Part of the Machina blogchain.

## Background

This post, and several subsequent posts in this blogchain, provides an overview of my learnings derived from the book ‘Mathematics for Machine Learning’—a free book available online here.

After spending some time looking at machine learning applications, I realised I do not yet possess the mathematical framework required to fully grasp the concepts. I am currently able to ‘fail forward’ in a sense; undertaking a project and troubleshooting each step as I go. Fundamentally, however, I felt that I was missing a good chunk of understanding that comes with the intelligent application of theory to solve problems.

Perhaps counterintuitively, then, I am stepping back to move forward. This book is perfectly positioned to serve as an excellent introduction to the core skills of machine learning. From the book’s foreword:

Current machine learning textbooks primarily focus on machine learning algorithms and methodologies and assume that the reader is competent in mathematics and statistics. Therefore, these books only spend one or two chapters of background mathematics, either at the beginning of the book or as appendices. We have found many people who want to delve into the foundations of basic machine learning methods who struggle with the mathematical knowledge required to read a machine learning textbook. Having taught undergraduate and graduate courses at universities, we ﬁnd that the gap between high school mathematics and the mathematics level required to read a standard machine learning textbook is too big for many people. This book brings the mathematical foundations of basic machine learning concepts to the fore and collects the information in a single place so that this skills gap is narrowed or even closed.
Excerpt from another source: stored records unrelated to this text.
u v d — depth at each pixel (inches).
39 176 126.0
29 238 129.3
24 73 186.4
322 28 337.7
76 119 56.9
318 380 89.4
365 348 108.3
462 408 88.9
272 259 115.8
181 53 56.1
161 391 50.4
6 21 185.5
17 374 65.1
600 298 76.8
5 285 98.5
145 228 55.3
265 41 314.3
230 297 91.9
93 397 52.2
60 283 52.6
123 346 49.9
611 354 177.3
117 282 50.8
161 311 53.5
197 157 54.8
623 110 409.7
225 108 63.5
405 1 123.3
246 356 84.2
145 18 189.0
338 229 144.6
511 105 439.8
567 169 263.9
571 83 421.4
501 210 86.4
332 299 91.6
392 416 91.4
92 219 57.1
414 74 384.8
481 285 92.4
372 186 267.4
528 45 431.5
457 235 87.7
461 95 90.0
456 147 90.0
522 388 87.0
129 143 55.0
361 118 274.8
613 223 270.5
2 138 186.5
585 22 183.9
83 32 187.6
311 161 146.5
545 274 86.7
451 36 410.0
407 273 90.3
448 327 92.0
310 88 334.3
## Introduction and Motivation

• The goal of machine learning is to design general-purpose methodologies to extract valuable patterns from data, ideally without much domain-speciﬁc expertise.
• To achieve this goal, we design models that are typically related to the process that generates data, similar to the dataset we are given.
• Learning can be understood as a way to automatically ﬁnd patterns and structure in data by optimizing the parameters of the model.

A model is said to learn from data if its performance on a given task improves after the data is taken into account. The goal is to ﬁnd good models that generalize well to yet unseen data, which we may care about in the future.

To summarise the main concepts of machine learning that are covered in this book:

1. We represent data as vectors.
2. We choose an appropriate model, either using the probabilistic or optimization view.
3. We learn from available data by using numerical optimization methods with the aim that the model performs well on data not used for training.

By way of providing further context, below are the key topics/areas which are outlined in the book and will subsequently be recorded in this blogchain:

• Part 1: Mathematical Foundations
• Linear Algebra
• Analytic Geometry
• Matrix Decompositions
• Vector Calculus
• Probability and Distributions
• Continuous Optimisation
• Part 2: Central Machine Learning Problems
• When Models Meet Data
• Linear Regression
• Dimensionality Reduction with Principal Component Analysis
• Density Estimation with Gaussian Mixture Models
• Classification with Support Vector Machines

The topics of Part 1 are closely interrelated with the problems in Part 2, as illustrated by the diagram below:

The Pillars of Machine Learning

At this stage, I am not certain to what level this blogchain will detail these topics. With such heavy mathematical content and symbol density, typing out proofs or examples would prove to be laborious and counter-intuitive but I do hope to be able to share some key insights, connect the dots or generally share the process with others—as well as more personal details like how I am coping in terms of complexity and how I am approaching the study aspect of this project.